SOURCE INFORMATION section start
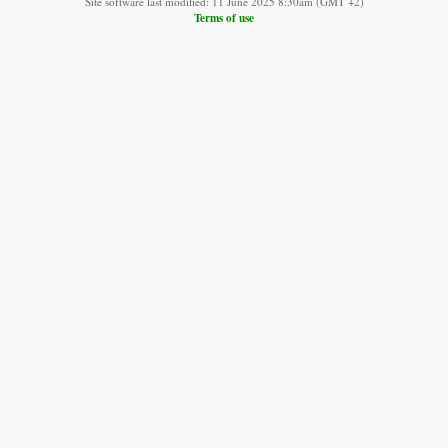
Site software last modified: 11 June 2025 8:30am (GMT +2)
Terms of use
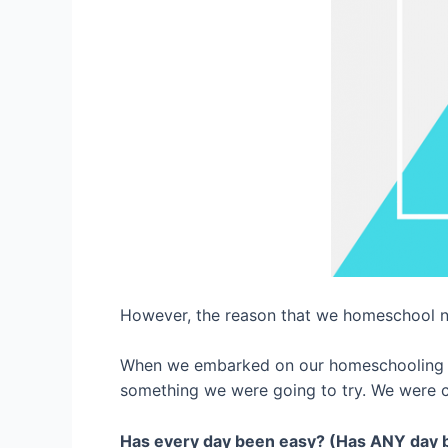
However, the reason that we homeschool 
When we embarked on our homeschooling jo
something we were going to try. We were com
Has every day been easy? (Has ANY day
SOURCE INFORMATION section end
SOURCE INFORMATION section start
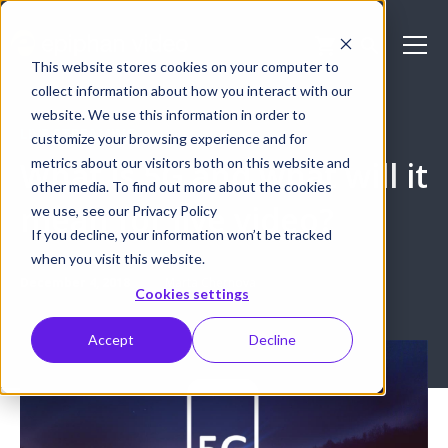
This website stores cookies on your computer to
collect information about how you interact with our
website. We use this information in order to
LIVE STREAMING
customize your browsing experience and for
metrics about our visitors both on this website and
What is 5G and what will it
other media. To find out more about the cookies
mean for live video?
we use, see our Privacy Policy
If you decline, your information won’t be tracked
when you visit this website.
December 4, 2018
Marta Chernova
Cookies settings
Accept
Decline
SOURCE INFORMATION section end
SOURCE INFORMATION section start
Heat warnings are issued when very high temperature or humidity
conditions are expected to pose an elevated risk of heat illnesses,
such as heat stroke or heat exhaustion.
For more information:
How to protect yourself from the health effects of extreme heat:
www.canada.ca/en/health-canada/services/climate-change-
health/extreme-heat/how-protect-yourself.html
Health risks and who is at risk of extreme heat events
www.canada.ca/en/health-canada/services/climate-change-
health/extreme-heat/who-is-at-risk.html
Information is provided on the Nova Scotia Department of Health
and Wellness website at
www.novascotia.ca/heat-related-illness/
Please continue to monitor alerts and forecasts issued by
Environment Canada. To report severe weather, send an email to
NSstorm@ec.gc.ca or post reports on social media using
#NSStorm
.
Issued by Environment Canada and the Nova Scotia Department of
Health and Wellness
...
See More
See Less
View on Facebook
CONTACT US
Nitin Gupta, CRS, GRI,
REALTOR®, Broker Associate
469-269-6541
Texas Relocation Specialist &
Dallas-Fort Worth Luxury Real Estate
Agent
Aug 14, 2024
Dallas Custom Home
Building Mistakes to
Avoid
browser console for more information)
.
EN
SOURCE INFORMATION section end
* [WHAT YOU WILL DO]
Only lines containing the string "yourself" are needed. Pull each of them out of the records above.

* [WRITTEN ANSWER]
How to protect yourself from the health effects of extreme heat:
health/extreme-heat/how-protect-yourself.html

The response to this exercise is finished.